_EXERCISE GOAL_.
The lines to copy from the data below are those that hold the string "Ορθοδοξία".

[Saved entries]
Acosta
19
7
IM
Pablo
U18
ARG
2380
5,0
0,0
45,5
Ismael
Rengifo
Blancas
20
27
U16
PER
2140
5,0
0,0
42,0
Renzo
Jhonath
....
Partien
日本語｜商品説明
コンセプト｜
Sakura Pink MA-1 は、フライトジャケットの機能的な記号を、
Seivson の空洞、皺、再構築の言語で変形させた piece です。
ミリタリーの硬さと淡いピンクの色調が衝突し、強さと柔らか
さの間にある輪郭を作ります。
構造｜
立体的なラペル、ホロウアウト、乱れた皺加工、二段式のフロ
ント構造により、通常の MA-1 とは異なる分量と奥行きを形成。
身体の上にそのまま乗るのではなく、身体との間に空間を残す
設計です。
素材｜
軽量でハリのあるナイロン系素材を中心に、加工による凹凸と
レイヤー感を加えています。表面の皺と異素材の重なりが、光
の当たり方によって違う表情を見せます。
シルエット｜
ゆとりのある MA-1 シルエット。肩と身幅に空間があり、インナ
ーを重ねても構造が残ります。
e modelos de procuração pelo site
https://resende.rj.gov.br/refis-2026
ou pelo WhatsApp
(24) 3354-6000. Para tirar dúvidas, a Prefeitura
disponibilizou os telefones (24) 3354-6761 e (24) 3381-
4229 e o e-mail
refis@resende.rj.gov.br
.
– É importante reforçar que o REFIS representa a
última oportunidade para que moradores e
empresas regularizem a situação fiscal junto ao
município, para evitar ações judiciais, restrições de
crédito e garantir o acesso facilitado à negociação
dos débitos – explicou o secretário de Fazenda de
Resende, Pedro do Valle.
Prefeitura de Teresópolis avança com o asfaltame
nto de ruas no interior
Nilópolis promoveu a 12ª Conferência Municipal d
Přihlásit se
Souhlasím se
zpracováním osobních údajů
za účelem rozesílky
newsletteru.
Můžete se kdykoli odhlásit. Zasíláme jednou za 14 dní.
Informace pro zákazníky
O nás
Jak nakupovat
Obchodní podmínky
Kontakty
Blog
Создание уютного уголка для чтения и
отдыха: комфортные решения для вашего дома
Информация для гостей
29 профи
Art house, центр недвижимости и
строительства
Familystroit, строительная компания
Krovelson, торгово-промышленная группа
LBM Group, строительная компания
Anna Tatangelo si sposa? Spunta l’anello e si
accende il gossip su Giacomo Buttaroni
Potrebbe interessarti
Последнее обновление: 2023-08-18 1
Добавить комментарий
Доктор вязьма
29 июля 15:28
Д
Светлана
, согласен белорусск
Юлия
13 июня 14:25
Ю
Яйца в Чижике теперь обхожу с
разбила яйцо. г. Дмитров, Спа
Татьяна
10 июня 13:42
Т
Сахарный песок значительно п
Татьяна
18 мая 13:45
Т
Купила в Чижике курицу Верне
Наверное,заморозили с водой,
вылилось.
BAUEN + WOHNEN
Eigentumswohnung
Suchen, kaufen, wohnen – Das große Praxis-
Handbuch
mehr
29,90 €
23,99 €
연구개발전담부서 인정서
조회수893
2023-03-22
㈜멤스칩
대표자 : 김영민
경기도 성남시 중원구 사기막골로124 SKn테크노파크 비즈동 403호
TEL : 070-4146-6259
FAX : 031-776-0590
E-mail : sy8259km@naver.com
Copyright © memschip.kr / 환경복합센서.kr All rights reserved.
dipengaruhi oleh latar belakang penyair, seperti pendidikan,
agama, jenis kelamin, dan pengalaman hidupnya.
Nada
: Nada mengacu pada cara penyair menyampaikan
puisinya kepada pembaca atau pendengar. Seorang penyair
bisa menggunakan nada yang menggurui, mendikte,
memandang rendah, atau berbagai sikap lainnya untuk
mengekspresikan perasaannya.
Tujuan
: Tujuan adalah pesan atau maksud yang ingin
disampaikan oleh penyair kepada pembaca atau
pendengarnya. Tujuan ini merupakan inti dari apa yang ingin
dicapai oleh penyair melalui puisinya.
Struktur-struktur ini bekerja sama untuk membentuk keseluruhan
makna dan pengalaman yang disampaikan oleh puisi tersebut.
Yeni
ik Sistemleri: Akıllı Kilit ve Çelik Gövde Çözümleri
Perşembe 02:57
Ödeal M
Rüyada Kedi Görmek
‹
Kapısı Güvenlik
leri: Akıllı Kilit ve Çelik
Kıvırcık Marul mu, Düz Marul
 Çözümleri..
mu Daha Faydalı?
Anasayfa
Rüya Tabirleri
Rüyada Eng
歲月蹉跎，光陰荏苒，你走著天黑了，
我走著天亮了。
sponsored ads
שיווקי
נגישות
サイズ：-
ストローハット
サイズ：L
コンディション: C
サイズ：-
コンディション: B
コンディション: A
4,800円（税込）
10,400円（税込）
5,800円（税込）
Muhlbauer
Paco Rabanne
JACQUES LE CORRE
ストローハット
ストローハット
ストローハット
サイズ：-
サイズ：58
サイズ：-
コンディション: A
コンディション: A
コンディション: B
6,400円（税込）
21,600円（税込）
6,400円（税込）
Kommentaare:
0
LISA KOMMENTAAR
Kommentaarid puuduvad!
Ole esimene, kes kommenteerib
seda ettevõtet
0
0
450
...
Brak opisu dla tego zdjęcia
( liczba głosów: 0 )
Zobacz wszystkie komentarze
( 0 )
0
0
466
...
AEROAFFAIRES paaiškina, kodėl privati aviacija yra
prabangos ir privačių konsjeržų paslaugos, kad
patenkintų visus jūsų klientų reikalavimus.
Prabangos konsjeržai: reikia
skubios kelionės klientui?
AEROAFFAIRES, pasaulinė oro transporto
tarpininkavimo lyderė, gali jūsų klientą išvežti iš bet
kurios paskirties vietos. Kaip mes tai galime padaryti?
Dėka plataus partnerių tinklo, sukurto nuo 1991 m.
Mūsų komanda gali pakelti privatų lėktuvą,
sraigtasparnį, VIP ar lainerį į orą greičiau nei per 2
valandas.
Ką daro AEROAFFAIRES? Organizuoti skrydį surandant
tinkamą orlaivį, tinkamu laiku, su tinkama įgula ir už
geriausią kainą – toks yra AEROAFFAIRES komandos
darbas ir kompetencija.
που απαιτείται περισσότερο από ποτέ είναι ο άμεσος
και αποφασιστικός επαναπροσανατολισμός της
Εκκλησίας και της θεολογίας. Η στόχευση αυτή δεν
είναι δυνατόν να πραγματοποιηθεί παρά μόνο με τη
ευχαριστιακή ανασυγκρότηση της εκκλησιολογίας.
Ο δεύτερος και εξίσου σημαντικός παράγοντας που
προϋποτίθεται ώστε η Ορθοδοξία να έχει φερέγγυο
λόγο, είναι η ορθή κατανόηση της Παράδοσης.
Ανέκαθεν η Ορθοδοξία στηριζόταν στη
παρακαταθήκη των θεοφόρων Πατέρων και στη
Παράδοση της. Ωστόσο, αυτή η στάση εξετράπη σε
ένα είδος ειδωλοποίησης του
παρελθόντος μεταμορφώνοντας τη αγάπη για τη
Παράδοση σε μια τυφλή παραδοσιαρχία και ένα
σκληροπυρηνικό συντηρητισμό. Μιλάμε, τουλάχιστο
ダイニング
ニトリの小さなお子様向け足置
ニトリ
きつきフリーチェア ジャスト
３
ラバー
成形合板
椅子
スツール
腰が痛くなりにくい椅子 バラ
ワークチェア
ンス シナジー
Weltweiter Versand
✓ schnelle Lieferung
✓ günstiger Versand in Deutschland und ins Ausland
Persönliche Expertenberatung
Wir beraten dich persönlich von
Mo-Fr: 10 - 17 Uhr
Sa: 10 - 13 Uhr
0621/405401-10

_ANSWER TO THIS PROBLEM_.
προϋποτίθεται ώστε η Ορθοδοξία να έχει φερέγγυο
Ανέκαθεν η Ορθοδοξία στηριζόταν στη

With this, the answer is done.